GSA had more than 160 industry participants at the Cloud Brokerage Industry Day Aug. 2, and the wait list was large enough that officials could not accommodate everyone who wanted to take part, said Stan Kaczmarczyk, director of cloud computing service at the Federal Acquisition Services’ Information Technology Services Office.
“When we spoke to our industry partners and saw the great questions, interest, and knowledge we could potentially tap, we decided it was in the best interest of both the government and industry to extend the RFI,” he said.
A cloud brokerage is one concept that GSA is exploring to manage the acquisition of cloud services. A cloud broker is an entity that manages the performance and delivery of cloud services, and negotiates relationships between cloud providers and cloud consumers.
The RFI contains questions specific to cloud brokerage. Officials want to know if the cloud brokerage concept will bring the government more benefits from cloud computing and if industry is ready to deliver the service today.
Officials want to know how agencies and industry have used cloud brokerage already and what experience has taught them.
On a larger scale, GSA is seeking innovative industry approaches for acquiring, securing, and managing advanced IT services, according to the RFI.
“We want to be amiable to the requests of our industry partners to ensure sure we are making decisions based on the best information available,” Kaczmarczyk said.
Officials estimate that $20 billion of the government’s $80 billion in IT spending is a potential target for migration to cloud computing solutions.
This year, GSA has worked with six agencies to evaluate the cloud brokerage concept, as well as discuss high-level requirements. Officials are wondering whether there’s a demand for a next generation cloud acquisition model potentially based on the cloud brokerage concept.
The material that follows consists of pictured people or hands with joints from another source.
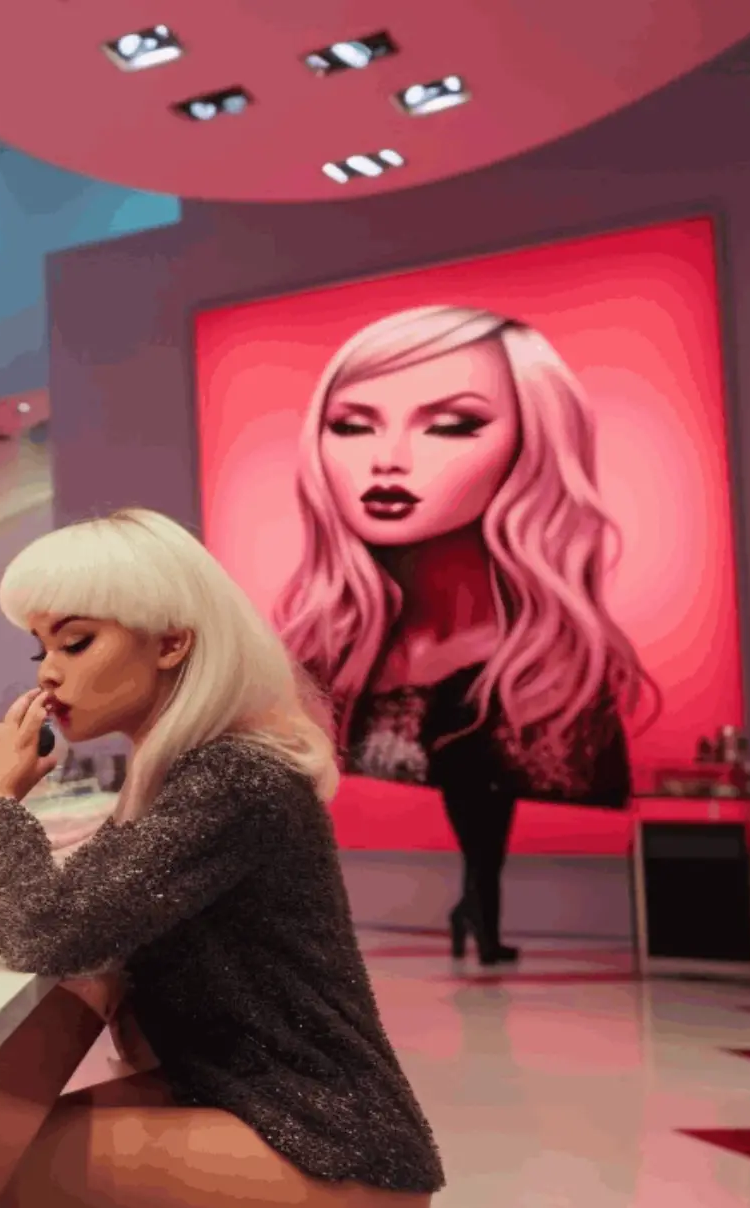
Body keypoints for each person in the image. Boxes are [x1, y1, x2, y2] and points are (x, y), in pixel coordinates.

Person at [0, 509, 444, 1208]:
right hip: (260, 1102)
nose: (48, 671)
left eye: (76, 641)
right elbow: (75, 911)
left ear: (172, 642)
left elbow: (45, 929)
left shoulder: (233, 778)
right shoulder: (190, 770)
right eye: (41, 648)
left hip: (330, 1142)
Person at [272, 304, 652, 961]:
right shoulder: (319, 661)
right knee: (484, 843)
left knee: (484, 843)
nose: (388, 460)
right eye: (353, 426)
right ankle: (477, 923)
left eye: (451, 426)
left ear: (531, 441)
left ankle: (477, 921)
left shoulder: (559, 683)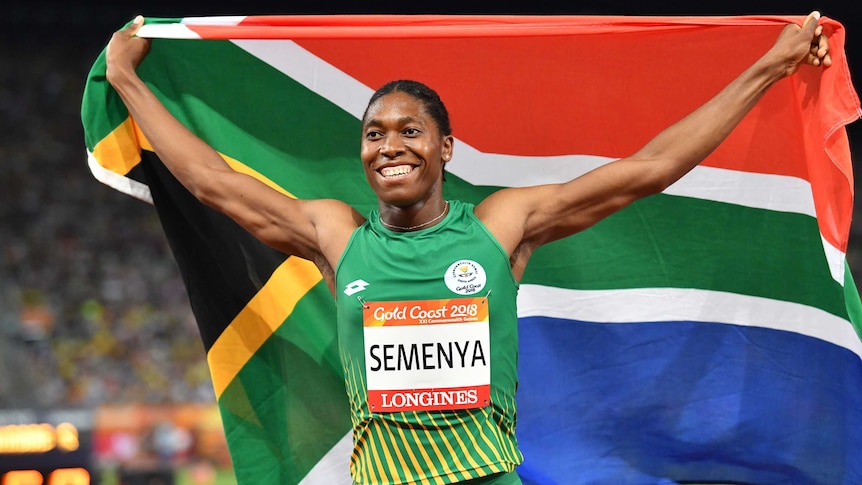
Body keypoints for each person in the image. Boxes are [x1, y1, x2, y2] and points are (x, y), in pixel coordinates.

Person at [105, 12, 832, 485]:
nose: (389, 145)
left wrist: (771, 64)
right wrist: (126, 78)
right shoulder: (335, 234)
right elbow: (210, 182)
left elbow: (651, 168)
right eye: (374, 133)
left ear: (445, 147)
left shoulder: (499, 227)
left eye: (409, 130)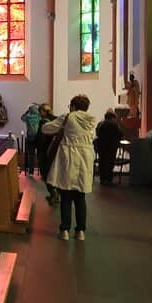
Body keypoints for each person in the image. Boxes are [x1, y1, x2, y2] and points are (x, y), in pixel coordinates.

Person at [43, 95, 96, 241]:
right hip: (85, 158)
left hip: (68, 157)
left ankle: (65, 230)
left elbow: (46, 129)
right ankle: (80, 232)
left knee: (66, 195)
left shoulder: (68, 117)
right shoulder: (91, 120)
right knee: (80, 196)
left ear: (73, 106)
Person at [36, 103, 58, 201]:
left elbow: (41, 137)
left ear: (44, 111)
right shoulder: (56, 119)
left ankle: (53, 193)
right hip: (54, 150)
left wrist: (37, 145)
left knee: (45, 173)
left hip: (44, 150)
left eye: (40, 111)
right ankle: (55, 193)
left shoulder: (43, 121)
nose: (39, 113)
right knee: (53, 173)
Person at [95, 110, 122, 186]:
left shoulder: (100, 123)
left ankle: (102, 180)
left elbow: (97, 133)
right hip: (111, 147)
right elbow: (120, 134)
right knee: (110, 163)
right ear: (112, 118)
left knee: (102, 162)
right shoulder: (114, 124)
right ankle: (109, 180)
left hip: (101, 146)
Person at [20, 104, 42, 176]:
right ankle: (41, 171)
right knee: (39, 155)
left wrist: (27, 112)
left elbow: (22, 118)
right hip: (38, 138)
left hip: (30, 138)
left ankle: (31, 172)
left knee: (31, 155)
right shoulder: (39, 116)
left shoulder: (28, 117)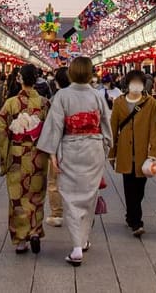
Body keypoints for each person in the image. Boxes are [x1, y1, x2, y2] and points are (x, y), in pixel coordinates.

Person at [37, 57, 112, 267]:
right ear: (90, 73)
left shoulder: (62, 95)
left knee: (70, 197)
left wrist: (52, 153)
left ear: (70, 73)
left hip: (70, 148)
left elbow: (55, 125)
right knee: (89, 196)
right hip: (93, 148)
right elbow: (106, 125)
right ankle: (83, 239)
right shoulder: (97, 95)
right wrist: (105, 148)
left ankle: (77, 247)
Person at [0, 65, 50, 254]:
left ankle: (20, 240)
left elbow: (1, 128)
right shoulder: (44, 103)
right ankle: (35, 231)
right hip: (38, 154)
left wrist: (6, 150)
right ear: (36, 80)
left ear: (20, 79)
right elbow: (50, 129)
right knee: (36, 195)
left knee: (18, 197)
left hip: (17, 154)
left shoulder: (11, 103)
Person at [109, 70, 156, 237]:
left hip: (142, 153)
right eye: (134, 82)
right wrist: (111, 153)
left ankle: (131, 215)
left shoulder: (151, 103)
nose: (137, 85)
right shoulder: (119, 102)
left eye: (140, 82)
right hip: (124, 151)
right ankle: (136, 222)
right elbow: (113, 128)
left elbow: (154, 128)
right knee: (129, 186)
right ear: (127, 83)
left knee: (140, 188)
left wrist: (153, 152)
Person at [46, 66, 70, 227]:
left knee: (54, 181)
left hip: (58, 145)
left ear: (57, 82)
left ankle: (57, 213)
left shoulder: (55, 99)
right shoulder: (82, 97)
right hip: (78, 145)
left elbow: (52, 125)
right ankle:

GSA officials said they plan to pursue an approach in fiscal 2013 to meet agencies’ growing interest. The main drivers are the increasing use of cloud IT services and the government’s efforts to minimize the cost of capital IT investments. Officials are also exploring new ways to make adopting cloud computing easier and more effective for agencies.
GSA wants to learn more about how the government can leverage the key characteristics and advantages of cloud computing. They want to use it to save money and make IT work more efficiently—two emphases of agencies in these tough economic times.